WORK INSTRUCTION ->
Pictures are not part of the copy; reproduce the remaining data exactly.

Entries taken from a collection ->
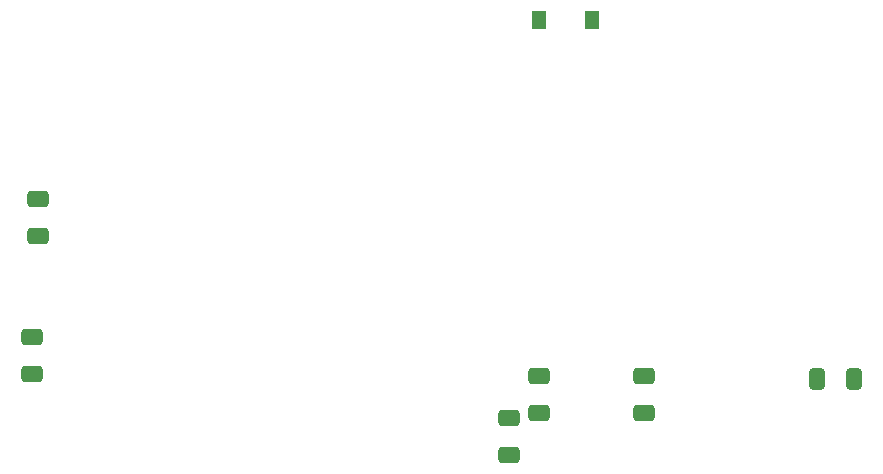
<source format=gbr>
%TF.GenerationSoftware,KiCad,Pcbnew,(6.0.5)*%
%TF.CreationDate,2022-11-12T13:55:10-06:00*%
%TF.ProjectId,ISA rev5,49534120-7265-4763-952e-6b696361645f,rev?*%
%TF.SameCoordinates,Original*%
%TF.FileFunction,Paste,Bot*%
%TF.FilePolarity,Positive*%
%FSLAX46Y46*%
G04 Gerber Fmt 4.6, Leading zero omitted, Abs format (unit mm)*
G04 Created by KiCad (PCBNEW (6.0.5)) date 2022-11-12 13:55:10*
%MOMM*%
%LPD*%
G01*
G04 APERTURE LIST*
G04 Aperture macros list*
%AMRoundRect*
0 Rectangle with rounded corners*
0 $1 Rounding radius*
0 $2 $3 $4 $5 $6 $7 $8 $9 X,Y pos of 4 corners*
0 Add a 4 corners polygon primitive as box body*
4,1,4,$2,$3,$4,$5,$6,$7,$8,$9,$2,$3,0*
0 Add four circle primitives for the rounded corners*
1,1,$1+$1,$2,$3*
1,1,$1+$1,$4,$5*
1,1,$1+$1,$6,$7*
1,1,$1+$1,$8,$9*
0 Add four rect primitives between the rounded corners*
20,1,$1+$1,$2,$3,$4,$5,0*
20,1,$1+$1,$4,$5,$6,$7,0*
20,1,$1+$1,$6,$7,$8,$9,0*
20,1,$1+$1,$8,$9,$2,$3,0*%
G04 Aperture macros list end*
%ADD10R,1.300000X1.550000*%
%ADD11RoundRect,0.250000X0.412500X0.650000X-0.412500X0.650000X-0.412500X-0.650000X0.412500X-0.650000X0*%
%ADD12RoundRect,0.250000X0.650000X-0.412500X0.650000X0.412500X-0.650000X0.412500X-0.650000X-0.412500X0*%
G04 APERTURE END LIST*
D10*
%TO.C,TP1*%
X150404000Y-104229000D03*
X154904000Y-104229000D03*
%TD*%
D11*
%TO.C,C3*%
X177076500Y-134620000D03*
X173951500Y-134620000D03*
%TD*%
D12*
%TO.C,C7*%
X147828000Y-141008500D03*
X147828000Y-137883500D03*
%TD*%
%TO.C,C6*%
X150368000Y-137452500D03*
X150368000Y-134327500D03*
%TD*%
%TO.C,C1*%
X159323000Y-137452500D03*
X159323000Y-134327500D03*
%TD*%
%TO.C,C5*%
X107442000Y-134150500D03*
X107442000Y-131025500D03*
%TD*%
%TO.C,C4*%
X107950000Y-122466500D03*
X107950000Y-119341500D03*
%TD*%
M02*

</source>
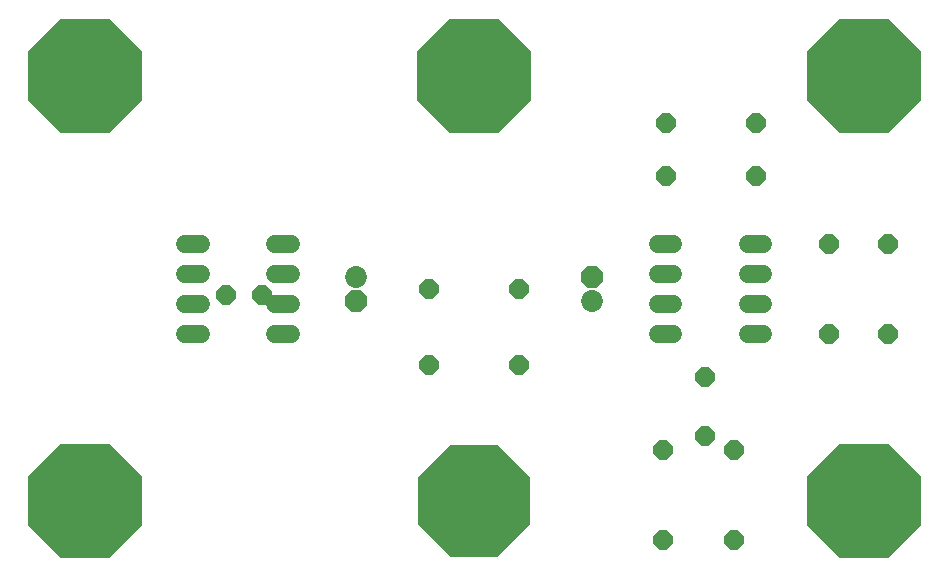
<source format=gbr>
G75*
%MOIN*%
%OFA0B0*%
%FSLAX25Y25*%
%IPPOS*%
%LPD*%
%AMOC8*
5,1,8,0,0,1.08239X$1,22.5*
%
%ADD10OC8,0.07296*%
%ADD11C,0.07296*%
%ADD12C,0.06000*%
%ADD13OC8,0.06400*%
%ADD14OC8,0.38202*%
%ADD15OC8,0.37414*%
D10*
X0124247Y0100562D03*
X0202987Y0108562D03*
D11*
X0202987Y0100562D03*
X0124247Y0108562D03*
D12*
X0102477Y0109562D02*
X0097277Y0109562D01*
X0097277Y0119562D02*
X0102477Y0119562D01*
X0102477Y0099562D02*
X0097277Y0099562D01*
X0097277Y0089562D02*
X0102477Y0089562D01*
X0072477Y0089562D02*
X0067277Y0089562D01*
X0067277Y0099562D02*
X0072477Y0099562D01*
X0072477Y0109562D02*
X0067277Y0109562D01*
X0067277Y0119562D02*
X0072477Y0119562D01*
X0224757Y0119562D02*
X0229957Y0119562D01*
X0229957Y0109562D02*
X0224757Y0109562D01*
X0224757Y0099562D02*
X0229957Y0099562D01*
X0229957Y0089562D02*
X0224757Y0089562D01*
X0254757Y0089562D02*
X0259957Y0089562D01*
X0259957Y0099562D02*
X0254757Y0099562D01*
X0254757Y0109562D02*
X0259957Y0109562D01*
X0259957Y0119562D02*
X0254757Y0119562D01*
D13*
X0281728Y0119562D03*
X0301413Y0119562D03*
X0257357Y0141964D03*
X0257357Y0159680D03*
X0227357Y0159680D03*
X0227357Y0141964D03*
X0178617Y0104562D03*
X0148617Y0104562D03*
X0148617Y0078972D03*
X0178617Y0078972D03*
X0226609Y0050665D03*
X0240389Y0055350D03*
X0250231Y0050665D03*
X0240389Y0075035D03*
X0281728Y0089562D03*
X0301413Y0089562D03*
X0250231Y0020665D03*
X0226609Y0020665D03*
X0092751Y0102594D03*
X0080940Y0102594D03*
D14*
X0033696Y0033696D03*
X0033696Y0175428D03*
X0163617Y0175428D03*
X0293539Y0175428D03*
X0293539Y0033696D03*
D15*
X0163617Y0033696D03*
M02*

</source>
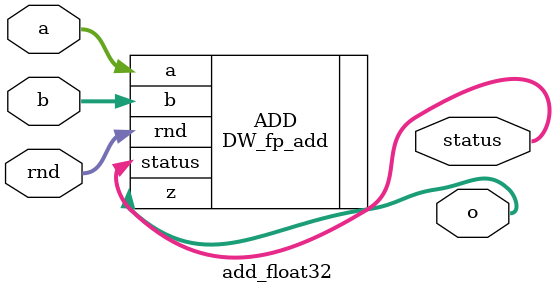
<source format=sv>
/*
 * File: template.sv
 * Author: Michal Gorywoda
 * Created Date: March 9th 2025
 * 
 * Copyright (c) 2025 Michal Gorywoda, KAIST SEED Lab
 */

 `default_nettype none
 module add_float32 #(
    parameter   N_SIG    = 23,
    parameter   N_EXP    = 8,
    parameter   N_DATA   = N_EXP + N_SIG + 1
 ) (
   input    logic [N_DATA-1:0]   a,
   input    logic [N_DATA-1:0]   b,
   input    logic [2:0]          rnd,
   output   logic [N_DATA-1:0]   o,
   output   logic [7:0]          status
 );
 
 
DW_fp_add #
(
   .sig_width(N_SIG), 
   .exp_width(N_EXP), 
   .ieee_compliance(1)
) ADD ( 
   .a(a), 
   .b(b), 
   .rnd(rnd), 
   .z(o), 
   .status(status) 
);
    
endmodule
</source>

RESULT FOR THIS EXERCISE ->
<source format=gbr>
%TF.GenerationSoftware,KiCad,Pcbnew,(6.0.5)*%
%TF.CreationDate,2022-11-12T13:55:10-06:00*%
%TF.ProjectId,ISA rev5,49534120-7265-4763-952e-6b696361645f,rev?*%
%TF.SameCoordinates,Original*%
%TF.FileFunction,Paste,Bot*%
%TF.FilePolarity,Positive*%
%FSLAX46Y46*%
G04 Gerber Fmt 4.6, Leading zero omitted, Abs format (unit mm)*
G04 Created by KiCad (PCBNEW (6.0.5)) date 2022-11-12 13:55:10*
%MOMM*%
%LPD*%
G01*
G04 APERTURE LIST*
G04 Aperture macros list*
%AMRoundRect*
0 Rectangle with rounded corners*
0 $1 Rounding radius*
0 $2 $3 $4 $5 $6 $7 $8 $9 X,Y pos of 4 corners*
0 Add a 4 corners polygon primitive as box body*
4,1,4,$2,$3,$4,$5,$6,$7,$8,$9,$2,$3,0*
0 Add four circle primitives for the rounded corners*
1,1,$1+$1,$2,$3*
1,1,$1+$1,$4,$5*
1,1,$1+$1,$6,$7*
1,1,$1+$1,$8,$9*
0 Add four rect primitives between the rounded corners*
20,1,$1+$1,$2,$3,$4,$5,0*
20,1,$1+$1,$4,$5,$6,$7,0*
20,1,$1+$1,$6,$7,$8,$9,0*
20,1,$1+$1,$8,$9,$2,$3,0*%
G04 Aperture macros list end*
%ADD10R,1.300000X1.550000*%
%ADD11RoundRect,0.250000X0.412500X0.650000X-0.412500X0.650000X-0.412500X-0.650000X0.412500X-0.650000X0*%
%ADD12RoundRect,0.250000X0.650000X-0.412500X0.650000X0.412500X-0.650000X0.412500X-0.650000X-0.412500X0*%
G04 APERTURE END LIST*
D10*
%TO.C,TP1*%
X150404000Y-104229000D03*
X154904000Y-104229000D03*
%TD*%
D11*
%TO.C,C3*%
X177076500Y-134620000D03*
X173951500Y-134620000D03*
%TD*%
D12*
%TO.C,C7*%
X147828000Y-141008500D03*
X147828000Y-137883500D03*
%TD*%
%TO.C,C6*%
X150368000Y-137452500D03*
X150368000Y-134327500D03*
%TD*%
%TO.C,C1*%
X159323000Y-137452500D03*
X159323000Y-134327500D03*
%TD*%
%TO.C,C5*%
X107442000Y-134150500D03*
X107442000Y-131025500D03*
%TD*%
%TO.C,C4*%
X107950000Y-122466500D03*
X107950000Y-119341500D03*
%TD*%
M02*

</source>
<source format=gbr>
G75*
%MOIN*%
%OFA0B0*%
%FSLAX25Y25*%
%IPPOS*%
%LPD*%
%AMOC8*
5,1,8,0,0,1.08239X$1,22.5*
%
%ADD10OC8,0.07296*%
%ADD11C,0.07296*%
%ADD12C,0.06000*%
%ADD13OC8,0.06400*%
%ADD14OC8,0.38202*%
%ADD15OC8,0.37414*%
D10*
X0124247Y0100562D03*
X0202987Y0108562D03*
D11*
X0202987Y0100562D03*
X0124247Y0108562D03*
D12*
X0102477Y0109562D02*
X0097277Y0109562D01*
X0097277Y0119562D02*
X0102477Y0119562D01*
X0102477Y0099562D02*
X0097277Y0099562D01*
X0097277Y0089562D02*
X0102477Y0089562D01*
X0072477Y0089562D02*
X0067277Y0089562D01*
X0067277Y0099562D02*
X0072477Y0099562D01*
X0072477Y0109562D02*
X0067277Y0109562D01*
X0067277Y0119562D02*
X0072477Y0119562D01*
X0224757Y0119562D02*
X0229957Y0119562D01*
X0229957Y0109562D02*
X0224757Y0109562D01*
X0224757Y0099562D02*
X0229957Y0099562D01*
X0229957Y0089562D02*
X0224757Y0089562D01*
X0254757Y0089562D02*
X0259957Y0089562D01*
X0259957Y0099562D02*
X0254757Y0099562D01*
X0254757Y0109562D02*
X0259957Y0109562D01*
X0259957Y0119562D02*
X0254757Y0119562D01*
D13*
X0281728Y0119562D03*
X0301413Y0119562D03*
X0257357Y0141964D03*
X0257357Y0159680D03*
X0227357Y0159680D03*
X0227357Y0141964D03*
X0178617Y0104562D03*
X0148617Y0104562D03*
X0148617Y0078972D03*
X0178617Y0078972D03*
X0226609Y0050665D03*
X0240389Y0055350D03*
X0250231Y0050665D03*
X0240389Y0075035D03*
X0281728Y0089562D03*
X0301413Y0089562D03*
X0250231Y0020665D03*
X0226609Y0020665D03*
X0092751Y0102594D03*
X0080940Y0102594D03*
D14*
X0033696Y0033696D03*
X0033696Y0175428D03*
X0163617Y0175428D03*
X0293539Y0175428D03*
X0293539Y0033696D03*
D15*
X0163617Y0033696D03*
M02*

</source>
<source format=sv>
/*
 * File: template.sv
 * Author: Michal Gorywoda
 * Created Date: March 9th 2025
 * 
 * Copyright (c) 2025 Michal Gorywoda, KAIST SEED Lab
 */

 `default_nettype none
 module add_float32 #(
    parameter   N_SIG    = 23,
    parameter   N_EXP    = 8,
    parameter   N_DATA   = N_EXP + N_SIG + 1
 ) (
   input    logic [N_DATA-1:0]   a,
   input    logic [N_DATA-1:0]   b,
   input    logic [2:0]          rnd,
   output   logic [N_DATA-1:0]   o,
   output   logic [7:0]          status
 );
 
 
DW_fp_add #
(
   .sig_width(N_SIG), 
   .exp_width(N_EXP), 
   .ieee_compliance(1)
) ADD ( 
   .a(a), 
   .b(b), 
   .rnd(rnd), 
   .z(o), 
   .status(status) 
);
    
endmodule
</source>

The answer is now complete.